Boris-Evelson By Boris Evelson

I just came back from an exciting week in Orlando, FL, shuttling between SAP SAPPHIRE and IBM Cognos Forum conferences. Thank you, my friends at SAP and IBM for putting the two conferences right next to each other (time- and location-wise), and for saving me an extra trip!

Both conferences showed new and exciting products and both vendors are making great progress towards my vision of “next generation BI”: automated, pervasive, unified and limitless.  I track about 20 different trends under these four categories, but there’s a particular one that is especially catching my attention these days. It went largely under covers at both conferences, and I was struggling with how to verbalize it, until my good friend and peer, Mark Albala, of, put it in excellent terms for me in an email earlier today: it’s all about “pre-discovery” vs. “post-discovery” of data.

We can debate endlessly the pros and cons of traditional row oriented RDBMS vs. newer DBMS architectures specifically designed for BI and OLAP (like columnar – Sybase IQ, Vertica, Paraccel,  inverted index – Microsoft FAST Search, Endeca, Attivio, tokenized – illuminate, and in-memory analytical DBMS – TIBCO Spotfire, QlikTech) – and I had lots of fun doing that on the DM Radio show last Thursday!  One thing, however, remains undisputed: traditional RDBMS and OLAP architectures require pre-discovery of data, aka data integration and data modeling. No matter how much flexibility and richness we think we built into out relational or multidimensional data models, they are still only as good as our initial design. If we did not anticipate the types of questions that would be asked of our application in the future, no fixed relational or multidimensional data models will be able to help us.

But the world moves way too fast on us. For example, the methodology behind economic capital calculation in the financial services industry, according to Basel II requirements, may change on a weekly, sometimes even on a daily, basis due to regulatory and competitive pressures. No traditional data models and BI tools can keep up with such furiously quickly changing requirements. As a result, one of our recent surveys found that more than half of the respondents did not have most of the information they were looking for in their BI applications, and close to two thirds relied on IT for new BI requests.
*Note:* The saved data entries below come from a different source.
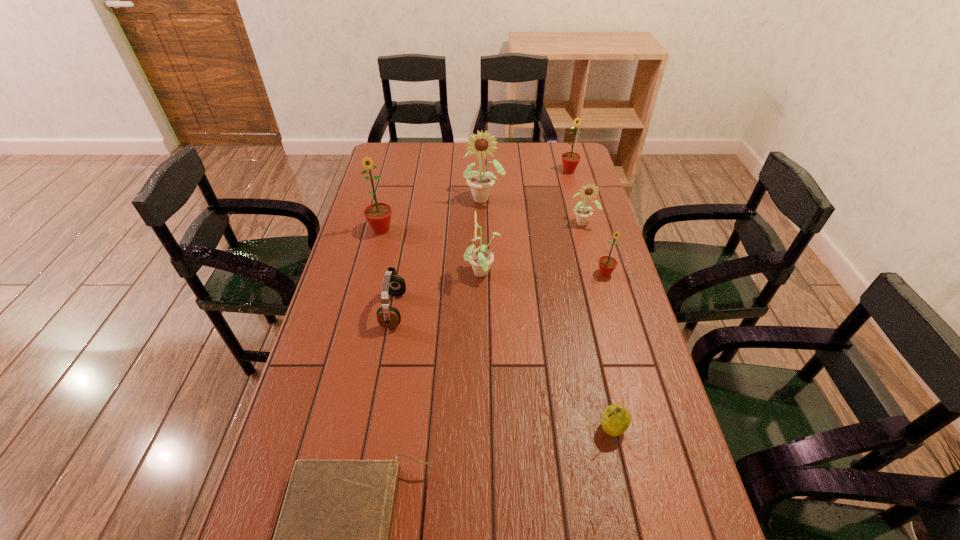
You are a GUI agent. You are given a task and a screenshot of the screen. Output one action in this format:
    pyautogui.click(x=<x>, y=<y>)
    Task: Click on the free space at the right edge of the desktop
    
    Given the screenshot: What is the action you would take?
    pyautogui.click(x=592, y=281)

At what (x,y) coordinates should I click in order to perform the action: click on vacant area at the far left corner of the desktop. Please return your answer as a coordinate pair (x, y). Looking at the image, I should click on (385, 151).

Identify the location of free space between the smallest green sunflower and the second farthest yellow sunflower. (594, 248).

Where is `free point between the farthest yellow sunflower and the nearest green sunflower`? This screenshot has width=960, height=540. free point between the farthest yellow sunflower and the nearest green sunflower is located at coordinates (544, 235).

Where is `free area in between the eighth tallest object and the smallest green sunflower`? This screenshot has width=960, height=540. free area in between the eighth tallest object and the smallest green sunflower is located at coordinates pos(609,351).

Locate an element on the screen. The width and height of the screenshot is (960, 540). free point between the biggest yellow sunflower and the biggest green sunflower is located at coordinates (432, 214).

Where is `free area in between the nearest green sunflower and the rightmost yellow sunflower`? Image resolution: width=960 pixels, height=540 pixels. free area in between the nearest green sunflower and the rightmost yellow sunflower is located at coordinates point(594,248).

The image size is (960, 540). I want to click on vacant space that is in between the third shortest object and the second biggest green sunflower, so click(x=590, y=300).

Identify the location of vacant point located between the ninth nearest object and the second farthest yellow sunflower. The image size is (960, 540). (533, 210).

Find the location of a particular element. This screenshot has width=960, height=540. object that is the fifth nearest to the second farthest object is located at coordinates pyautogui.click(x=607, y=264).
What’s the answer? There are many, but one partial answer is post-discovery, rather than pre-discovery of data. For example, an inverted index DBMS from Attivio, or a tokenized data store from illuminate, or in-memory models from TIBCO Spotfire and QlikTech just need you to index or loading data "as is", not really requiring any modeling up front. And because all of these technologies can indeed cross reference every attribute with every other attribute (it's an index!), a virtual data model is created on the fly simply by virtue of asking it a question. Gone are the days of having to analyze your requirements, document your requests, work with IT to make it happen – a process that often takes weeks or months.

Sounds good? It does, but this is obviously not a BI panacea. Yet. I do not think we will see a mass conversion to these analytical engines that allow for post-discovery of information and data models in the short term. Why?

  • Many challenges still remain with these technologies such as lack of operational BI (you typically need to reload entire model or rebuild entire index to make updates), administration (partitioning, and modular backup and restore are not easy tasks with index DBMS today), and other mission critical, production features of large enterprise DBMS.
  • All these new technologies still rely on someone else doing all of the upfront leg work to integrate, reconcile and cleanse the data. There is no magical work around the hard work of planning, designing and implementing data quality and master data management processes and applications.

How’s all this related to SAP and IBM, you ask? Simple.

  • SAP is heavily promoting its guided searchengine – Explorer – previously known as Polestar. It’s a similar index to Endeca and Microsoft FAST Search, capable of allowing BI users discovering answers to previously unplanned questions. Unlike Attivio, though, Explorer still requires an underlying data model, either in the form of Business Objects Universe or SAP BW, but because under the covers it uses the SAP TRex index engine, the right technology is there, and it’s a huge step in the right direction for SAP.
  • IBM is also leading the market here. While its Cognos GoSearch product allows for some guided exploration too, it’s the acquisition of Exeros a couple of weeks ago that gives IBM unique capabilities (with some competition from Composite Software and Sypherlink) to post-discoverdata, data relationships and continuously update data models and data content based on the newly discovered information. I can't wait till IBM comes up with a fully automated way to update the data model, Cognos Framework Manager, and Cognos reports and dashboards based on a source system change!

This is yet another proof – and I’ll never get tired of saying this – that BI market is as vibrant, exciting and far from commoditization as ever!